Aku baru saja berniat untuk memutar koin lagi, ketika tertangkap dari sudut mataku ada seseorang memasuki ruangan.

Aku menoleh hingga memutar badan, mengikutinya sampai orang itu duduk, bergabung bersama Bejo dan Reza.

Laki-laki itu masih muda—mungkin seumuran denganku, atau mungkin juga lebih muda, entahlah—dan terlihat tampan, sebenarnya, kalau saja wajahnya tidak babak belur begitu, dan lagipula ekspresinya terlihat seram dan kelam.

Ku lihat kakakku juga menatap pemuda itu dengan raut penasaran. Di sebelahnya, si Cecep tampak tidak perduli.

Mungkin hanya aku dan kakakku yang belum pernah bertemu dengan pemuda ini.

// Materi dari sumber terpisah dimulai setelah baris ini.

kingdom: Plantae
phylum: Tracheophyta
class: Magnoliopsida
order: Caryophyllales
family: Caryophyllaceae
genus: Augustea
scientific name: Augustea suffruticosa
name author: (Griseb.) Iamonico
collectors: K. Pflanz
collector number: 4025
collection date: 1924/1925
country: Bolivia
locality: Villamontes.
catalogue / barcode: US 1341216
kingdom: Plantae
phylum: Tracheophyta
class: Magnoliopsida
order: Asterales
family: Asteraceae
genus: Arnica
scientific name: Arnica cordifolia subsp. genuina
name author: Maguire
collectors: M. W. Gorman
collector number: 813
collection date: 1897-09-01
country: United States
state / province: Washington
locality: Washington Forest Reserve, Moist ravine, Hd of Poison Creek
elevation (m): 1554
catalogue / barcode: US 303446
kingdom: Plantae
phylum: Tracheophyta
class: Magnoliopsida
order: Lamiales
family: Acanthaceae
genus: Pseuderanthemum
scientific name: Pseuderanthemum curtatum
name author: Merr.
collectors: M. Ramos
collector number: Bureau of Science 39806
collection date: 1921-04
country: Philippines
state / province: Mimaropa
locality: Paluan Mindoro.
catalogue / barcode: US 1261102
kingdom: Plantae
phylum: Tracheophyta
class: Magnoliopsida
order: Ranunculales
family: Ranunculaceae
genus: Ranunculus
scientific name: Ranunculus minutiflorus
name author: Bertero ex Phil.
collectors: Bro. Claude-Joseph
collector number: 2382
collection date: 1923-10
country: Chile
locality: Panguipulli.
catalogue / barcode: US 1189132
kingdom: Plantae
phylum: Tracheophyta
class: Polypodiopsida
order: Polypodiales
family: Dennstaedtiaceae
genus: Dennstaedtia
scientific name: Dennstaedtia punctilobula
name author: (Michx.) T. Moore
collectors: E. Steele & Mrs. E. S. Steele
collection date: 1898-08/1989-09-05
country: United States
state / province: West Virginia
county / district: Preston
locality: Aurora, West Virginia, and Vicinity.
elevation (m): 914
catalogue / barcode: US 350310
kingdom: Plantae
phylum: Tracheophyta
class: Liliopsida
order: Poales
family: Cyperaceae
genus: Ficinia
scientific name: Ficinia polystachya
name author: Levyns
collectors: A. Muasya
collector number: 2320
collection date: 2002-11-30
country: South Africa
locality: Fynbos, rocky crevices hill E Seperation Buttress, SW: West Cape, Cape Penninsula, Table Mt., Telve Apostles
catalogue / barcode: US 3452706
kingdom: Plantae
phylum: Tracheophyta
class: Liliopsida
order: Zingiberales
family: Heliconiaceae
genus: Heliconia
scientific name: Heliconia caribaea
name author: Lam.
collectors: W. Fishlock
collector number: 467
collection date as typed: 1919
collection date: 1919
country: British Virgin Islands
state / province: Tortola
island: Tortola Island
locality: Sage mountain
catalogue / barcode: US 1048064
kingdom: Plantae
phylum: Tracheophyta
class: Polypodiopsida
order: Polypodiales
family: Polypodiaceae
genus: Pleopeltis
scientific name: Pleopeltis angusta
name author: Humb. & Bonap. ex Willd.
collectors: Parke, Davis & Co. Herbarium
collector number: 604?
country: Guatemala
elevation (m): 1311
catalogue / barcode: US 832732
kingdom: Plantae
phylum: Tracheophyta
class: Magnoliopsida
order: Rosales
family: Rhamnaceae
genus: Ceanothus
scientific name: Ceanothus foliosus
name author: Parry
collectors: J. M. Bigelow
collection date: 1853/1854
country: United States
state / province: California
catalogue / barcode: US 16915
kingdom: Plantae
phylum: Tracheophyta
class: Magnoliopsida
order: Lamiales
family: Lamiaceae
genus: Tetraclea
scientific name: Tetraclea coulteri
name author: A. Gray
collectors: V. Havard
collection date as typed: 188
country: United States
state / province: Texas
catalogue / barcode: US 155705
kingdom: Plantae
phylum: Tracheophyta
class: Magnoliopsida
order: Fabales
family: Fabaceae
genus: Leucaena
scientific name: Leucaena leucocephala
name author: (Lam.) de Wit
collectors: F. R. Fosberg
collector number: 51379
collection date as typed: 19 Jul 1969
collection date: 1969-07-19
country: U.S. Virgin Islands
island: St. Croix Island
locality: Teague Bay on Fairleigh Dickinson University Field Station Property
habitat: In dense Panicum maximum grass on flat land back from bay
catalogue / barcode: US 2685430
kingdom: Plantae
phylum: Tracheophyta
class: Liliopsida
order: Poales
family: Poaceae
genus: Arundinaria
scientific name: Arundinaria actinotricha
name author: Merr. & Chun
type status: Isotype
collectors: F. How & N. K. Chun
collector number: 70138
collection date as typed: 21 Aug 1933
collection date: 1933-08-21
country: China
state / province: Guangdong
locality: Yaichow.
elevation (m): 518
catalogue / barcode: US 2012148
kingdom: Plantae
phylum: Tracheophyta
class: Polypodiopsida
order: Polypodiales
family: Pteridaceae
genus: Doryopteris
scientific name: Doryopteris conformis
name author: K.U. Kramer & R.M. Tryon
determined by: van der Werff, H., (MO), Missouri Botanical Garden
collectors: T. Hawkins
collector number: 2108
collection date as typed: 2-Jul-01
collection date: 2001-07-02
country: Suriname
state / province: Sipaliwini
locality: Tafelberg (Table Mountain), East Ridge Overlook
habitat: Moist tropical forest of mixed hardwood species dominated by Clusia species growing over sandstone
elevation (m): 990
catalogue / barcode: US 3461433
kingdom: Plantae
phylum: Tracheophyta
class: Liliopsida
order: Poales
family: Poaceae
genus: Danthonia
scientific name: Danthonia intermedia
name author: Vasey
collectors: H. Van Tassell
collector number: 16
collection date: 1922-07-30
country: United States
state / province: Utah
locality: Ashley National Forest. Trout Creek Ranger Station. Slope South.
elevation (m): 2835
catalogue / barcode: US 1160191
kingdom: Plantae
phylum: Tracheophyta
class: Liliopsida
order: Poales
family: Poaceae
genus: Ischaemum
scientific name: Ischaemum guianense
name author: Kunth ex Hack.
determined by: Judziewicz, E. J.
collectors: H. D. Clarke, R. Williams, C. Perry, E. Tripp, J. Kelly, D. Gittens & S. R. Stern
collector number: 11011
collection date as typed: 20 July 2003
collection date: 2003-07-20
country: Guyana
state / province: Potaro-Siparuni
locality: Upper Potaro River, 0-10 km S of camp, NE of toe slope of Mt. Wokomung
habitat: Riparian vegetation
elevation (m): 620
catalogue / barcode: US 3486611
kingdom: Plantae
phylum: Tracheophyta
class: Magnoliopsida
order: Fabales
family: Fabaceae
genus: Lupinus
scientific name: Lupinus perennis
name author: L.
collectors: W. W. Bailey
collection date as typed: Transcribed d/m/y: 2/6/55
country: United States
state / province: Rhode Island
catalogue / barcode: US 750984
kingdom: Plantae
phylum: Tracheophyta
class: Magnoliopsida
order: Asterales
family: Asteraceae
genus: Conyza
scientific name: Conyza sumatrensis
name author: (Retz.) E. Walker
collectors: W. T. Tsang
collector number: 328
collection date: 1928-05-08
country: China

Tapi akhinya, aku pun memutuskan untuk tidak perduli dan kembali memutar tubuhku menghadap meja mini bar.

Tanganku memutar koin, lagi…

…...

Lolos dari ayah saat itu rasanya seperti keluar dari kandang singa, dan masuk ke dalam hutan yang lebat dan asing. Mungkin ada lebih banyak lagi binatang-binatang yang jauh lebih berbahaya daripada monster itu. Apalagi saat itu kami berdua masih bocah, dan sendirian.

Belum lagi mencari tempat untuk istirahat dari malam-malam dingin, berlindung dari hujan, dan makanan untuk membuat kami tetap hidup.

Pada awalnya, semua terasa berat.

Tapi, semakin lama, kami jadi semakin 'kreatif'… dan semakin konyol.

Aku mulai mengemis kepada orang-orang di lampu merah, sedangkan kakakku…

…kakakku kemana, ya? Aku tidak tahu.

Tapi kami selalu berpencar dalam mencari uang. Lalu, berkumpul di tempat-tempat yang sudah di sepakati sebelumnya, dan pergi mencari makan.

Begitu seterusnya.

Tiap hari kami mencari lokasi baru agar tidak di jadikan bulan-bulanan oleh preman-preman yang ada di tiap lokasi, karena kami tanpa izin mendatangi wilayah-wilayah mereka.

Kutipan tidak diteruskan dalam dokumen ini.